Singapore - The Women's Tennis Association (WTA) is relooking at its tournament calendar in a bid to avoid the last-minute qualification seen in this week's tournament, its chief executive said on Wednesday.
"There should be a week lead-in to the WTA Finals. The WTA Finals should be the last event of the year. Period," said WTA chief executive Steve Simon, who admitted the organiser "clearly (has) some issues" with the calendar.
The WTA Finals in Singapore this week is limited to the top eight players while those ranked nine to 19 and a wildcard contestant will play for the WTA Elite Trophy next week in Zhuhai, China.
This year's Singapore line-up was complicated by the fact American powerhouse Serena Williams pulled out citing a shoulder injury, opening up another spot.
Svetlana Kuznetsova's last-gasp Kremlin Cup win on Saturday saw her leapfrog Britain's Johanna Konta to clinch the last place.
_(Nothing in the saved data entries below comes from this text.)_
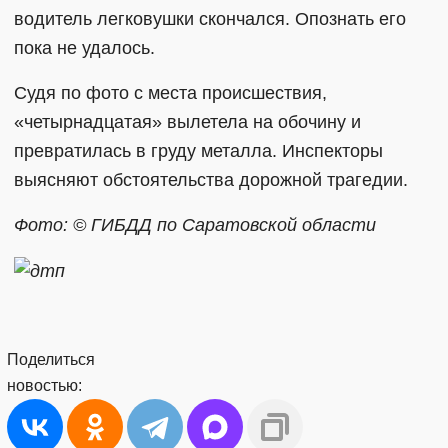
водитель легковушки скончался. Опознать его
пока не удалось.
Судя по фото с места происшествия,
«четырнадцатая» вылетела на обочину и
превратилась в груду металла. Инспекторы
выясняют обстоятельства дорожной трагедии.
Фото: © ГИБДД по Саратовской области
Поделиться
новостью:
Konta had opted not to play last week because of a niggling injury so came to Singapore early to prepare, only to be sent packing before playing her first match.
Players are ranked according to the number of points accumulated during tournaments on the WTA circuit.
"It's (of) critical importance... we formalise the calendar that creates the supporting structure that provides for a healthier, better and stronger tour at the end of the day," Simon told reporters.
One suggestion, he said, was to swap the timing of the WTA Finals with the Elite Trophy.
"Seems on paper it's a simple flip, but there are obviously a lot of elements involved with that with respect to player flow, business issues, contracts."
Asked if Singapore will continue to host the event after its agreement ends in 2018, Simon said organisers have been speaking with the country's government.
"I would certainly like at some point for these WTA Finals to find a more permanent home for them where we can truly build the event, the traditions, and you can make the investments that you need to to truly build an event...
"It's something that we will hopefully have more conversations (about) and see where they go," he added.